Institute of Physical Therapy, Prevention and Rehabilitation, University Medical Center of the Johannes Gutenberg University Mainz, Langenbeckstrasse 1, 55131 Mainz, Germany.
Bioengineering (Basel). 2025 Mar 13;12(3):289. doi: 10.3390/bioengineering12030289.
Current routine diagnostic procedures for back pain mainly focus on static spinal analyses. Dynamic Surface Topography (DST) is an easy-to-use, radiation-free addition, allowing spine analyses under dynamic conditions. Until now, it is unclear if this method is applicable to back pain patients, and data reports are missing. Within a prospective observational study, 32 patients suffering from thoracic and lumbar back pain were examined while walking, randomized at four speeds (2, 3, 4, 5 km/h), using a DST measuring device (DIERS 4Dmotion Lab). The measurement results were compared with those of a healthy reference group. We calculated the intrasegmental rotation for every subject and summed up the spinal motion in a standardized gait cycle. The Mann-Whitney U Test was used to compare the painful and healthy reference groups at the four different speeds. In a subgroup analysis, the painful group was divided into two groups: one with less pain (≤3 points on the Visual Analogue Scale) and one with more pain (>3 points on the Visual Analogue Scale). The Kruskal-Wallis Test was used to compare these subgroups with the healthy reference group. Of the 32 included patients, not all could walk at the intended speeds (5 km/h: 28/32). At speeds of 2-4 km/h, our results point to greater total segmental rotation of back pain patients compared to the healthy reference group. At a speed of 3 km/h, we observed more movement in the patients with more pain. Overall, we monitored small differences on average between the groups but large standard deviations. We conclude that the DST measuring approach is eligible for back pain patients when they feel confident enough to walk on a treadmill. Initial results suggest that DST can be used to obtain interesting therapeutic information for an individual patient.

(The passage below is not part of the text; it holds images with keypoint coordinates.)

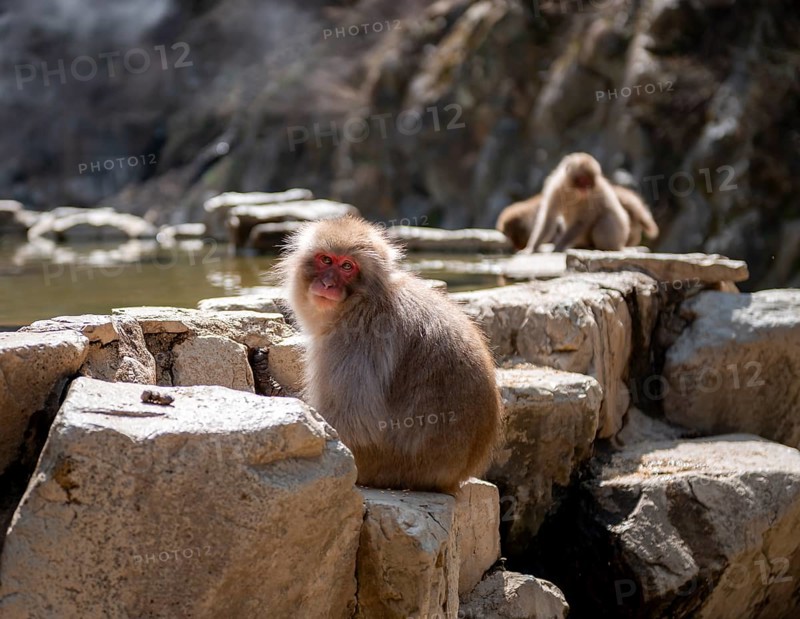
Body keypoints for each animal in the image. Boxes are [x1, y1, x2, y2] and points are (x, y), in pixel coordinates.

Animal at [277, 216, 502, 494]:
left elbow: (357, 424)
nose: (328, 284)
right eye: (326, 260)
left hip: (386, 467)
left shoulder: (356, 338)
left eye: (347, 266)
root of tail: (454, 476)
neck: (363, 299)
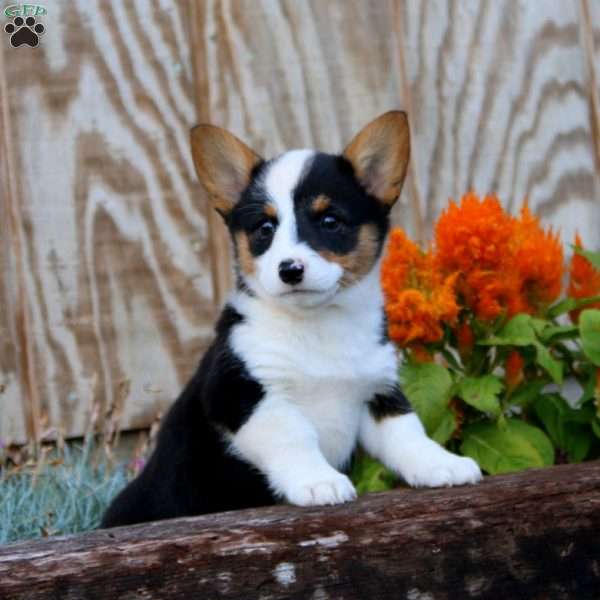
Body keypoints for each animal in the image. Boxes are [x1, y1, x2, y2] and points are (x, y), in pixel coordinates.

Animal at [101, 110, 480, 528]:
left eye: (329, 221)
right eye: (265, 229)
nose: (290, 270)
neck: (319, 324)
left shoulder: (379, 392)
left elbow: (408, 433)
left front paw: (442, 464)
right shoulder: (244, 394)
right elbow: (294, 435)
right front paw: (320, 482)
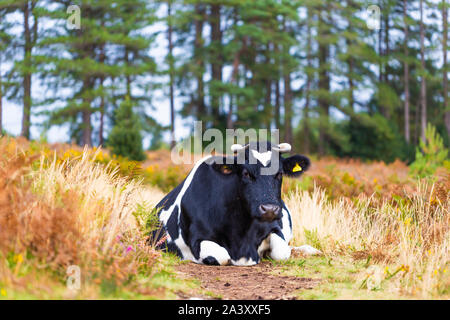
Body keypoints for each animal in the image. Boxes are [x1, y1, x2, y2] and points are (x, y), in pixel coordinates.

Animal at [153, 141, 312, 266]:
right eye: (246, 173)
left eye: (279, 174)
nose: (269, 209)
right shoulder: (197, 238)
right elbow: (222, 256)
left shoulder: (274, 227)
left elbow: (282, 252)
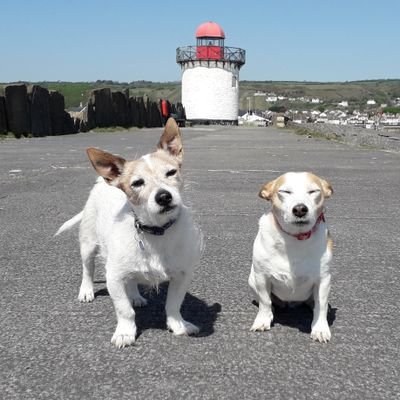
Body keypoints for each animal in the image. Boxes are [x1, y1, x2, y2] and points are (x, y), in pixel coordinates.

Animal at [54, 118, 202, 346]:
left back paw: (135, 295)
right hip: (88, 246)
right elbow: (124, 310)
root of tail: (101, 182)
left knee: (131, 278)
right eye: (137, 183)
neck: (157, 231)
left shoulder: (182, 275)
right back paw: (86, 291)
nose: (164, 197)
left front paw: (178, 325)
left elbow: (173, 305)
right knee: (88, 270)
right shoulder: (113, 277)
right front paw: (125, 332)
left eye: (171, 172)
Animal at [248, 170, 332, 342]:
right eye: (285, 192)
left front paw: (320, 329)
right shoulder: (261, 276)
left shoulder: (323, 280)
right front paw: (263, 320)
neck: (295, 238)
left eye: (313, 191)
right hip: (251, 279)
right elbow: (265, 301)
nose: (300, 209)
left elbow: (321, 305)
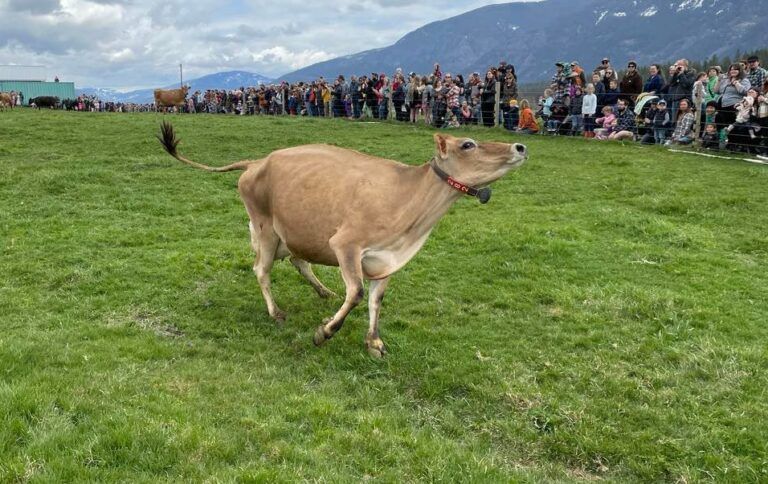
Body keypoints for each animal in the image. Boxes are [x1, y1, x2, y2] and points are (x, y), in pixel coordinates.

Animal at [157, 121, 528, 356]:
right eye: (467, 144)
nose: (520, 146)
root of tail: (259, 160)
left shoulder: (384, 260)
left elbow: (376, 300)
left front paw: (374, 342)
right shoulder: (346, 245)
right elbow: (357, 293)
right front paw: (324, 332)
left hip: (296, 232)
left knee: (299, 261)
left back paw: (323, 291)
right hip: (265, 229)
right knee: (261, 270)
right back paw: (276, 313)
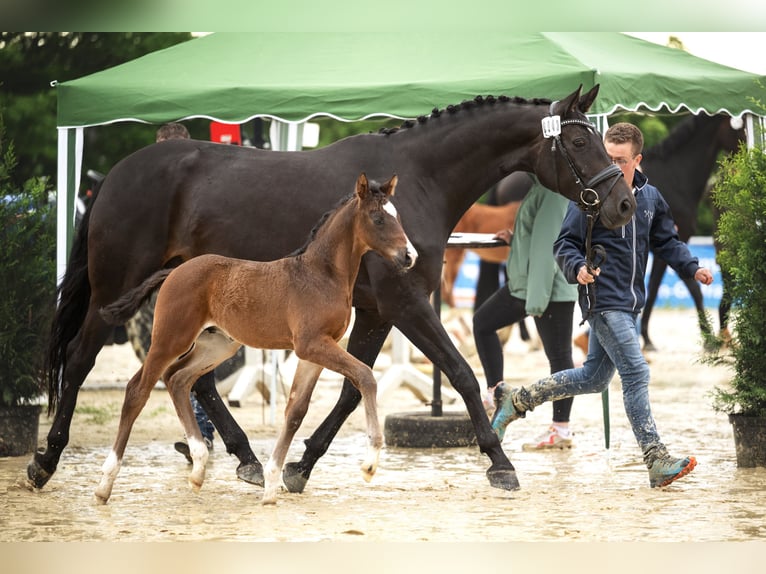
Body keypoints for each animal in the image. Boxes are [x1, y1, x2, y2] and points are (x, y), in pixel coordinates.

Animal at [97, 174, 420, 504]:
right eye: (378, 219)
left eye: (398, 217)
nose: (410, 256)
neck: (322, 275)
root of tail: (174, 270)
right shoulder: (312, 344)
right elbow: (365, 376)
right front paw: (370, 463)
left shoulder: (314, 352)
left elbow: (296, 411)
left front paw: (272, 482)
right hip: (170, 338)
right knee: (138, 389)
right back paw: (105, 484)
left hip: (218, 344)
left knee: (178, 379)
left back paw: (198, 468)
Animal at [640, 113, 744, 352]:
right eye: (740, 128)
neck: (673, 176)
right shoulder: (672, 243)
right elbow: (694, 287)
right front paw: (708, 338)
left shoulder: (664, 248)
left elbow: (653, 288)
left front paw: (647, 339)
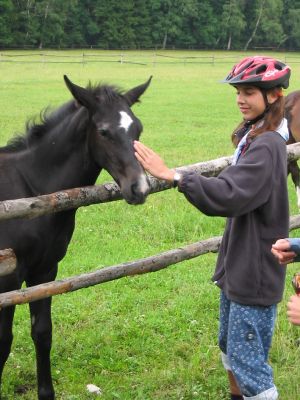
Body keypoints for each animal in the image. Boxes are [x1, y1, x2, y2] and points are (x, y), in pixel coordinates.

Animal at [0, 76, 150, 400]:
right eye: (103, 132)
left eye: (138, 129)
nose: (140, 188)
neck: (30, 189)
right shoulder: (7, 279)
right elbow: (4, 341)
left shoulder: (45, 271)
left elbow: (42, 332)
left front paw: (46, 392)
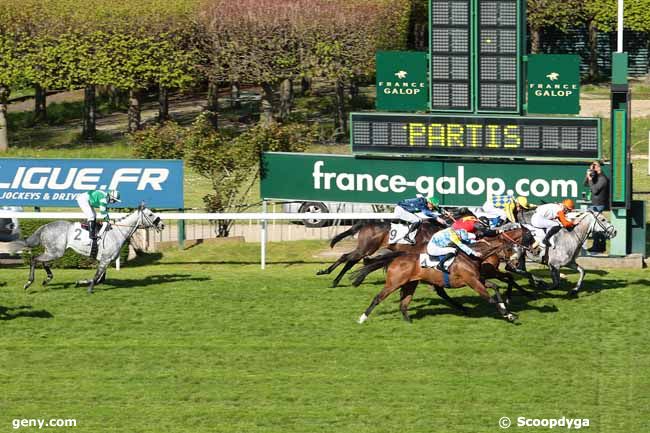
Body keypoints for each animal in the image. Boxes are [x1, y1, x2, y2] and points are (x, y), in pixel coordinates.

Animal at [22, 205, 165, 294]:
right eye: (151, 214)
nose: (162, 225)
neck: (117, 232)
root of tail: (45, 226)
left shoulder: (104, 260)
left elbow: (100, 278)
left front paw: (80, 282)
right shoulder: (105, 259)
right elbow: (97, 277)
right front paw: (89, 288)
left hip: (52, 251)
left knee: (43, 262)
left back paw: (47, 279)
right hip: (56, 252)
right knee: (34, 259)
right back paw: (29, 282)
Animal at [352, 228, 536, 322]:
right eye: (510, 248)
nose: (515, 264)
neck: (472, 256)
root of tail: (398, 256)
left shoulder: (479, 278)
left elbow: (496, 287)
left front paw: (507, 307)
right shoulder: (473, 281)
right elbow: (490, 298)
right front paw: (507, 314)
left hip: (411, 283)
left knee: (404, 304)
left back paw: (410, 322)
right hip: (394, 283)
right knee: (378, 298)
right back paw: (362, 318)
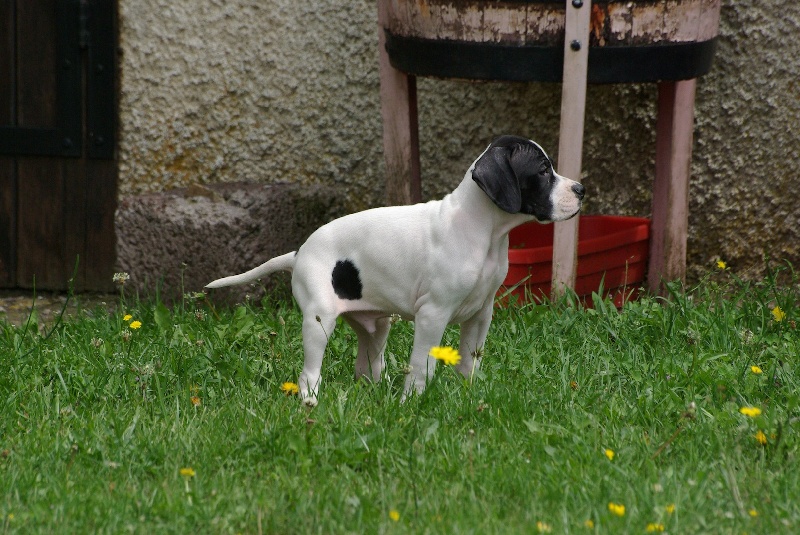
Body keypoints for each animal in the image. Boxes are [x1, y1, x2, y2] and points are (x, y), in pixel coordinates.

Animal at [206, 135, 585, 405]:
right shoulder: (432, 315)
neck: (483, 232)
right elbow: (421, 367)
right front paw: (411, 404)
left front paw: (468, 396)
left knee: (367, 366)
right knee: (310, 372)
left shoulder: (481, 314)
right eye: (542, 171)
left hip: (375, 327)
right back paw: (310, 403)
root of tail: (300, 252)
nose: (580, 189)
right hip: (318, 321)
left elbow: (469, 362)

目前背痛的常规诊断程序主要集中在静态脊柱分析上。动态表面地形分析(DST)是一种易于使用且无辐射的补充方法,可在动态条件下进行脊柱分析。到目前为止,尚不清楚该方法是否适用于背痛患者,且缺乏数据报告。在一项前瞻性观察研究中,使用DST测量设备(DIERS 4Dmotion Lab)对32名患有胸腰背痛的患者在行走时进行了检查,随机设定了四种速度(2、3、4、5公里/小时)。将测量结果与健康对照组的结果进行了比较。我们计算了每个受试者的节段内旋转,并在标准化步态周期中汇总了脊柱运动。采用曼-惠特尼U检验比较了四个不同速度下的疼痛组和健康对照组。在亚组分析中,疼痛组被分为两组:一组疼痛较轻(视觉模拟评分≤3分),另一组疼痛较重(视觉模拟评分>3分)。采用克鲁斯卡尔-沃利斯检验将这些亚组与健康对照组进行比较。在纳入的32名患者中,并非所有人都能以预期速度行走(5公里/小时:28/32)。在2-4公里/小时的速度下,我们的结果表明,与健康对照组相比,背痛患者的总节段旋转更大。在3公里/小时的速度下,我们观察到疼痛较重的患者运动更多。总体而言,我们监测到各组之间平均差异较小,但标准差较大。我们得出结论,当背痛患者有足够信心在跑步机上行走时,DST测量方法适用于他们。初步结果表明,DST可用于为个体患者获取有趣的治疗信息。